━━━━━ SOURCE DATA

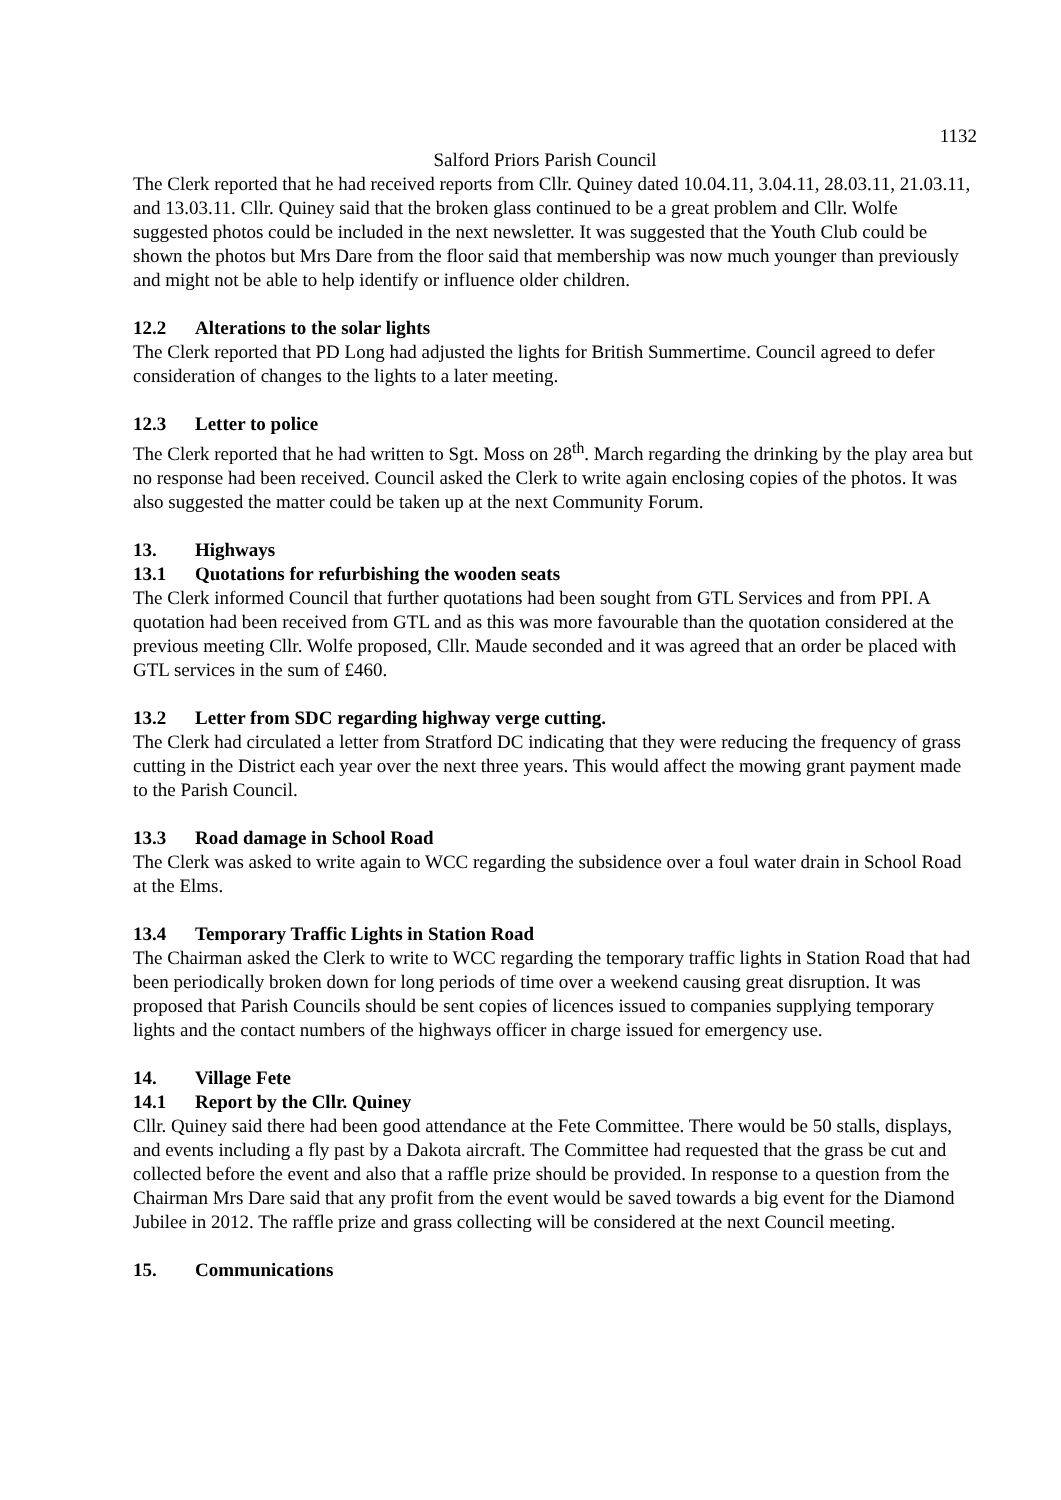1132
Salford Priors Parish Council
The Clerk reported that he had received reports from Cllr. Quiney dated 10.04.11, 3.04.11, 28.03.11, 21.03.11, and 13.03.11. Cllr. Quiney said that the broken glass continued to be a great problem and Cllr. Wolfe suggested photos could be included in the next newsletter. It was suggested that the Youth Club could be shown the photos but Mrs Dare from the floor said that membership was now much younger than previously and might not be able to help identify or influence older children.
12.2 Alterations to the solar lights
The Clerk reported that PD Long had adjusted the lights for British Summertime. Council agreed to defer consideration of changes to the lights to a later meeting.
12.3 Letter to police
The Clerk reported that he had written to Sgt. Moss on 28<sup>th</sup>. March regarding the drinking by the play area but no response had been received. Council asked the Clerk to write again enclosing copies of the photos. It was also suggested the matter could be taken up at the next Community Forum.
13. Highways
13.1 Quotations for refurbishing the wooden seats
The Clerk informed Council that further quotations had been sought from GTL Services and from PPI. A quotation had been received from GTL and as this was more favourable than the quotation considered at the previous meeting Cllr. Wolfe proposed, Cllr. Maude seconded and it was agreed that an order be placed with GTL services in the sum of £460.
13.2 Letter from SDC regarding highway verge cutting.
The Clerk had circulated a letter from Stratford DC indicating that they were reducing the frequency of grass cutting in the District each year over the next three years. This would affect the mowing grant payment made to the Parish Council.
13.3 Road damage in School Road
The Clerk was asked to write again to WCC regarding the subsidence over a foul water drain in School Road at the Elms.
13.4 Temporary Traffic Lights in Station Road
The Chairman asked the Clerk to write to WCC regarding the temporary traffic lights in Station Road that had been periodically broken down for long periods of time over a weekend causing great disruption. It was proposed that Parish Councils should be sent copies of licences issued to companies supplying temporary lights and the contact numbers of the highways officer in charge issued for emergency use.
14. Village Fete
14.1 Report by the Cllr. Quiney
Cllr. Quiney said there had been good attendance at the Fete Committee. There would be 50 stalls, displays, and events including a fly past by a Dakota aircraft. The Committee had requested that the grass be cut and collected before the event and also that a raffle prize should be provided. In response to a question from the Chairman Mrs Dare said that any profit from the event would be saved towards a big event for the Diamond Jubilee in 2012. The raffle prize and grass collecting will be considered at the next Council meeting.
15. Communications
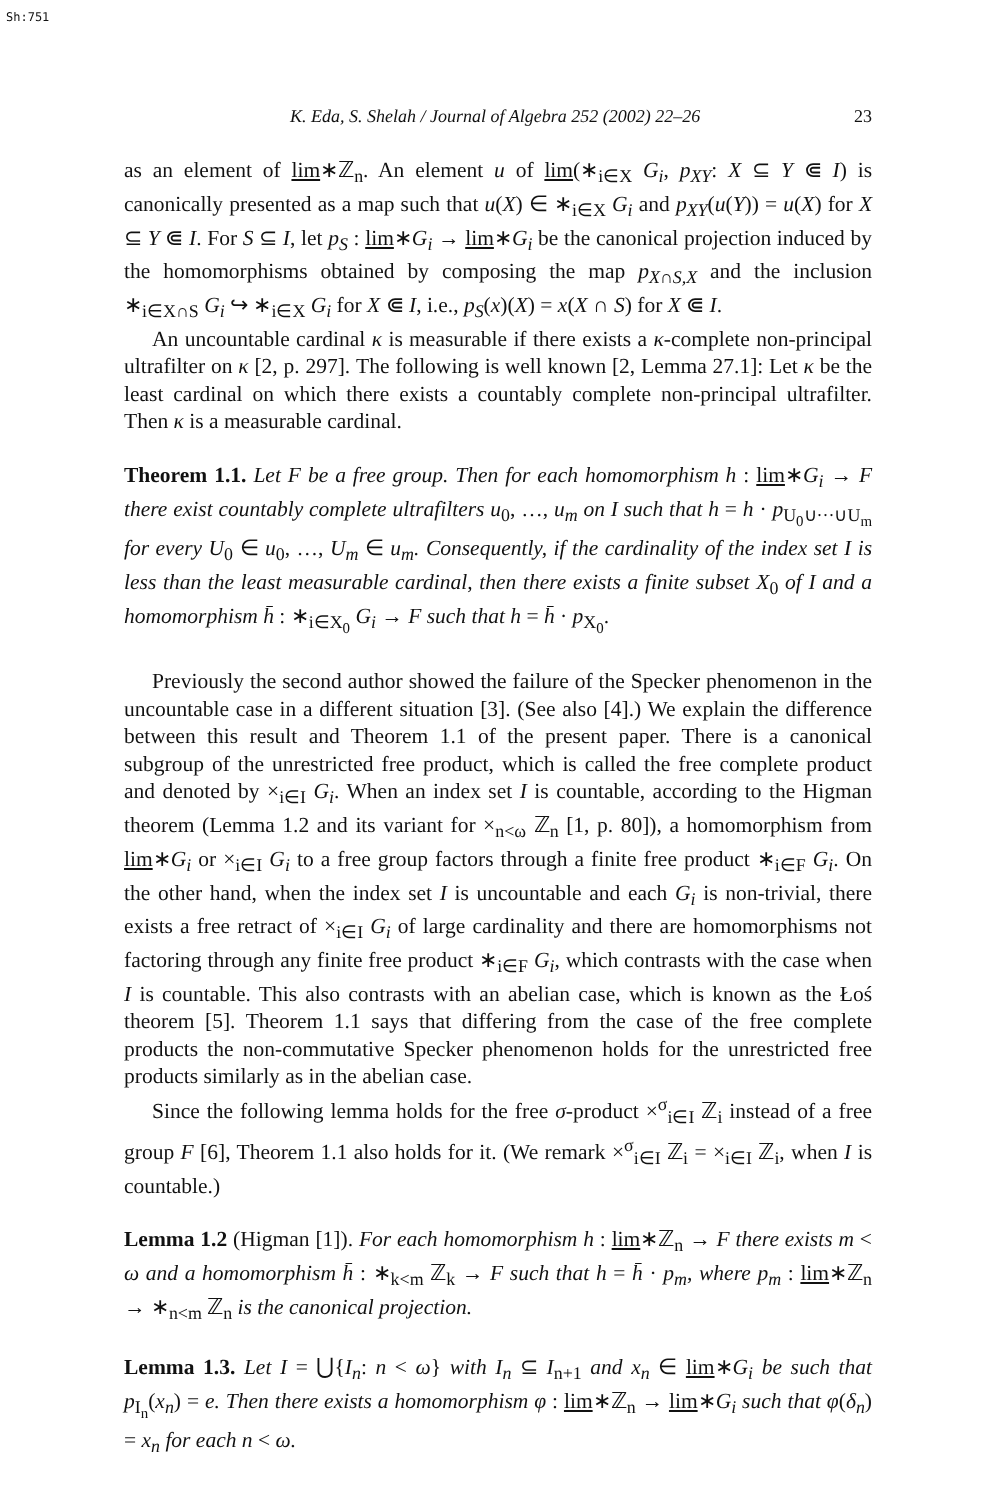Sh:751
K. Eda, S. Shelah / Journal of Algebra 252 (2002) 22–26 23
as an element of lim∗ℤ<sub>n</sub>. An element u of lim(∗<sub>i∈X</sub> G<sub>i</sub>, p<sub>XY</sub>: X ⊆ Y ⋐ I) is canonically presented as a map such that u(X) ∈ ∗<sub>i∈X</sub> G<sub>i</sub> and p<sub>XY</sub>(u(Y)) = u(X) for X ⊆ Y ⋐ I. For S ⊆ I, let p<sub>S</sub> : lim∗G<sub>i</sub> → lim∗G<sub>i</sub> be the canonical projection induced by the homomorphisms obtained by composing the map p<sub>X∩S,X</sub> and the inclusion ∗<sub>i∈X∩S</sub> G<sub>i</sub> ↪ ∗<sub>i∈X</sub> G<sub>i</sub> for X ⋐ I, i.e., p<sub>S</sub>(x)(X) = x(X ∩ S) for X ⋐ I.
An uncountable cardinal κ is measurable if there exists a κ-complete non-principal ultrafilter on κ [2, p. 297]. The following is well known [2, Lemma 27.1]: Let κ be the least cardinal on which there exists a countably complete non-principal ultrafilter. Then κ is a measurable cardinal.
Theorem 1.1. Let F be a free group. Then for each homomorphism h : lim∗G<sub>i</sub> → F there exist countably complete ultrafilters u<sub>0</sub>, …, u<sub>m</sub> on I such that h = h · p<sub>U<sub>0</sub>∪···∪U<sub>m</sub></sub> for every U<sub>0</sub> ∈ u<sub>0</sub>, …, U<sub>m</sub> ∈ u<sub>m</sub>. Consequently, if the cardinality of the index set I is less than the least measurable cardinal, then there exists a finite subset X<sub>0</sub> of I and a homomorphism h̄ : ∗<sub>i∈X<sub>0</sub></sub> G<sub>i</sub> → F such that h = h̄ · p<sub>X<sub>0</sub></sub>.
Previously the second author showed the failure of the Specker phenomenon in the uncountable case in a different situation [3]. (See also [4].) We explain the difference between this result and Theorem 1.1 of the present paper. There is a canonical subgroup of the unrestricted free product, which is called the free complete product and denoted by ×<sub>i∈I</sub> G<sub>i</sub>. When an index set I is countable, according to the Higman theorem (Lemma 1.2 and its variant for ×<sub>n<ω</sub> ℤ<sub>n</sub> [1, p. 80]), a homomorphism from lim∗G<sub>i</sub> or ×<sub>i∈I</sub> G<sub>i</sub> to a free group factors through a finite free product ∗<sub>i∈F</sub> G<sub>i</sub>. On the other hand, when the index set I is uncountable and each G<sub>i</sub> is non-trivial, there exists a free retract of ×<sub>i∈I</sub> G<sub>i</sub> of large cardinality and there are homomorphisms not factoring through any finite free product ∗<sub>i∈F</sub> G<sub>i</sub>, which contrasts with the case when I is countable. This also contrasts with an abelian case, which is known as the Łoś theorem [5]. Theorem 1.1 says that differing from the case of the free complete products the non-commutative Specker phenomenon holds for the unrestricted free products similarly as in the abelian case.
Since the following lemma holds for the free σ-product ×<sup>σ</sup><sub>i∈I</sub> ℤ<sub>i</sub> instead of a free group F [6], Theorem 1.1 also holds for it. (We remark ×<sup>σ</sup><sub>i∈I</sub> ℤ<sub>i</sub> = ×<sub>i∈I</sub> ℤ<sub>i</sub>, when I is countable.)
Lemma 1.2 (Higman [1]). For each homomorphism h : lim∗ℤ<sub>n</sub> → F there exists m < ω and a homomorphism h̄ : ∗<sub>k<m</sub> ℤ<sub>k</sub> → F such that h = h̄ · p<sub>m</sub>, where p<sub>m</sub> : lim∗ℤ<sub>n</sub> → ∗<sub>n<m</sub> ℤ<sub>n</sub> is the canonical projection.
Lemma 1.3. Let I = ⋃{I<sub>n</sub>: n < ω} with I<sub>n</sub> ⊆ I<sub>n+1</sub> and x<sub>n</sub> ∈ lim∗G<sub>i</sub> be such that p<sub>I<sub>n</sub></sub>(x<sub>n</sub>) = e. Then there exists a homomorphism φ : lim∗ℤ<sub>n</sub> → lim∗G<sub>i</sub> such that φ(δ<sub>n</sub>) = x<sub>n</sub> for each n < ω.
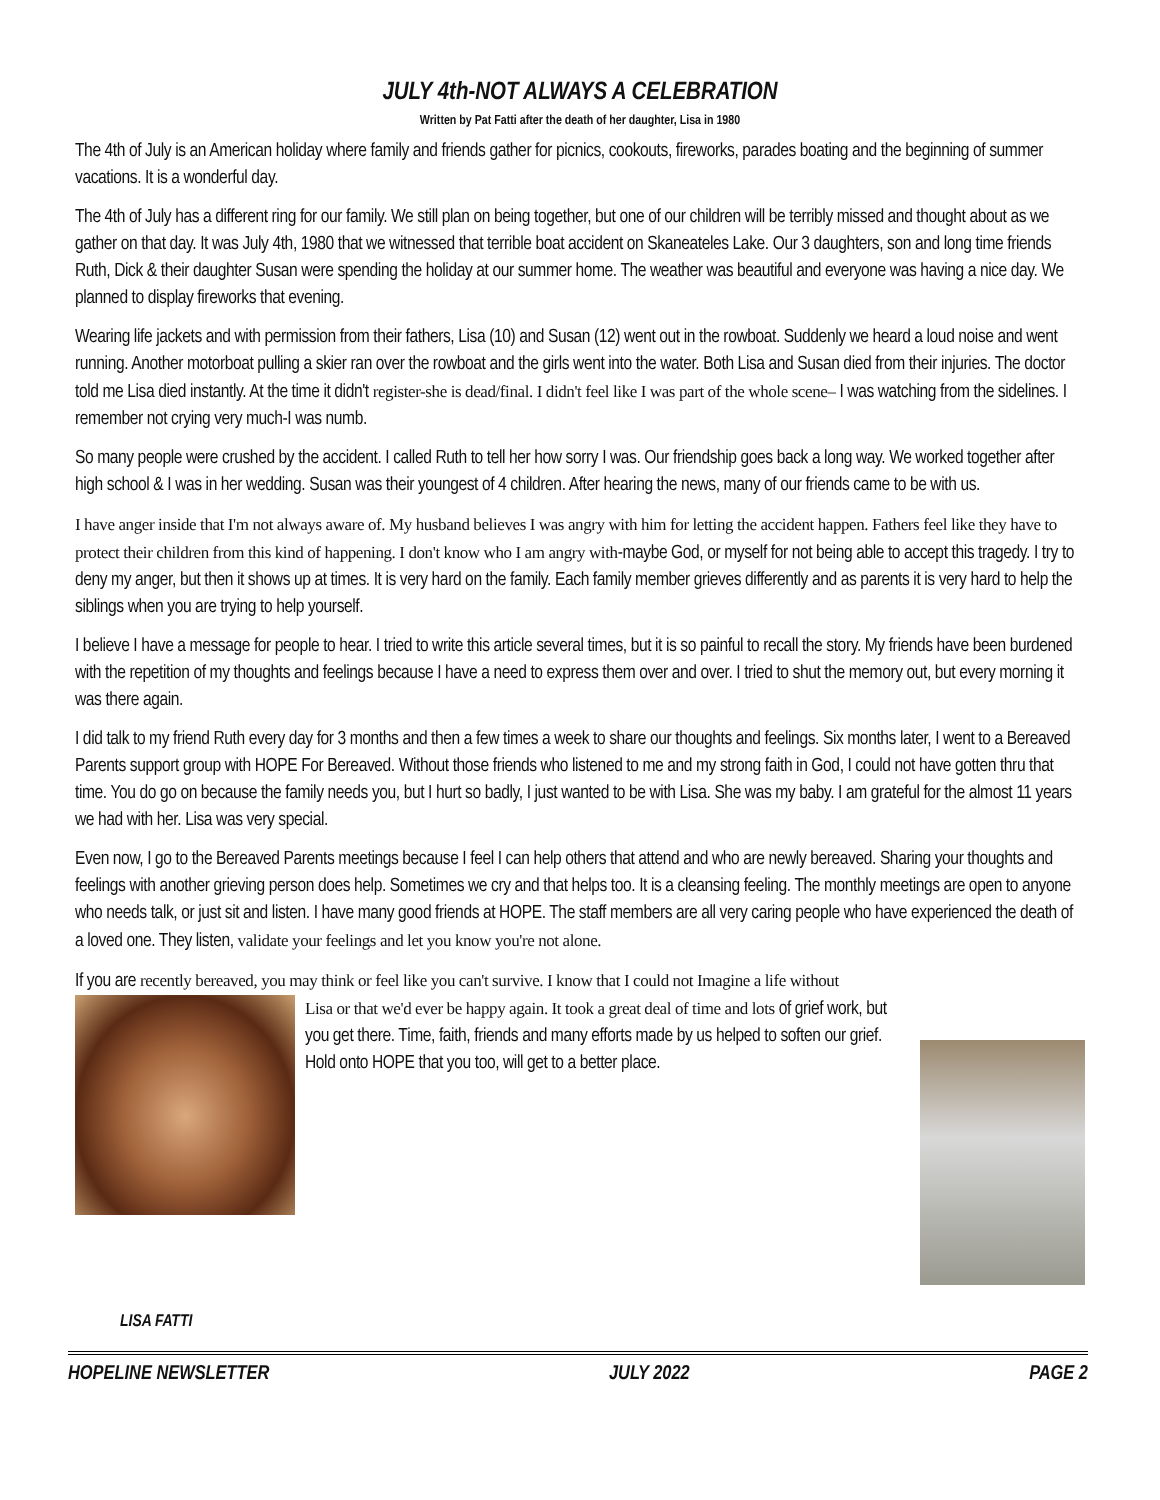JULY 4th-NOT ALWAYS A CELEBRATION
Written by Pat Fatti after the death of her daughter, Lisa in 1980
The 4th of July is an American holiday where family and friends gather for picnics, cookouts, fireworks, parades boating and the beginning of summer vacations. It is a wonderful day.
The 4th of July has a different ring for our family. We still plan on being together, but one of our children will be terribly missed and thought about as we gather on that day. It was July 4th, 1980 that we witnessed that terrible boat accident on Skaneateles Lake. Our 3 daughters, son and long time friends Ruth, Dick & their daughter Susan were spending the holiday at our summer home. The weather was beautiful and everyone was having a nice day. We planned to display fireworks that evening.
Wearing life jackets and with permission from their fathers, Lisa (10) and Susan (12) went out in the rowboat. Suddenly we heard a loud noise and went running. Another motorboat pulling a skier ran over the rowboat and the girls went into the water. Both Lisa and Susan died from their injuries. The doctor told me Lisa died instantly. At the time it didn't register-she is dead/final. I didn't feel like I was part of the whole scene– I was watching from the sidelines. I remember not crying very much-I was numb.
So many people were crushed by the accident. I called Ruth to tell her how sorry I was. Our friendship goes back a long way. We worked together after high school & I was in her wedding. Susan was their youngest of 4 children. After hearing the news, many of our friends came to be with us.
I have anger inside that I'm not always aware of. My husband believes I was angry with him for letting the accident happen. Fathers feel like they have to protect their children from this kind of happening. I don't know who I am angry with-maybe God, or myself for not being able to accept this tragedy. I try to deny my anger, but then it shows up at times. It is very hard on the family. Each family member grieves differently and as parents it is very hard to help the siblings when you are trying to help yourself.
I believe I have a message for people to hear. I tried to write this article several times, but it is so painful to recall the story. My friends have been burdened with the repetition of my thoughts and feelings because I have a need to express them over and over. I tried to shut the memory out, but every morning it was there again.
I did talk to my friend Ruth every day for 3 months and then a few times a week to share our thoughts and feelings. Six months later, I went to a Bereaved Parents support group with HOPE For Bereaved. Without those friends who listened to me and my strong faith in God, I could not have gotten thru that time. You do go on because the family needs you, but I hurt so badly, I just wanted to be with Lisa. She was my baby. I am grateful for the almost 11 years we had with her. Lisa was very special.
Even now, I go to the Bereaved Parents meetings because I feel I can help others that attend and who are newly bereaved. Sharing your thoughts and feelings with another grieving person does help. Sometimes we cry and that helps too. It is a cleansing feeling. The monthly meetings are open to anyone who needs talk, or just sit and listen. I have many good friends at HOPE. The staff members are all very caring people who have experienced the death of a loved one. They listen, validate your feelings and let you know you're not alone.
If you are recently bereaved, you may think or feel like you can't survive. I know that I could not Imagine a life without
Lisa or that we'd ever be happy again. It took a great deal of time and lots of grief work, but you get there. Time, faith, friends and many efforts made by us helped to soften our grief. Hold onto HOPE that you too, will get to a better place.
LISA FATTI
HOPELINE NEWSLETTER JULY 2022 PAGE 2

━━━━━━━━━━

> [WHAT TO PRODUCE]:
What lines of the material contain "being"? Show them.

> [RESPONSE AREA]:
The 4th of July has a different ring for our family. We still plan on being together, but one of our children will be terribly missed and thought about as we gather on that day. It was July 4th, 1980 that we witnessed that terrible boat accident on Skaneateles Lake. Our 3 daughters, son and long time friends Ruth, Dick & their daughter Susan were spending the holiday at our summer home. The weather was beautiful and everyone was having a nice day. We planned to display fireworks that evening.
I have anger inside that I'm not always aware of. My husband believes I was angry with him for letting the accident happen. Fathers feel like they have to protect their children from this kind of happening. I don't know who I am angry with-maybe God, or myself for not being able to accept this tragedy. I try to deny my anger, but then it shows up at times. It is very hard on the family. Each family member grieves differently and as parents it is very hard to help the siblings when you are trying to help yourself.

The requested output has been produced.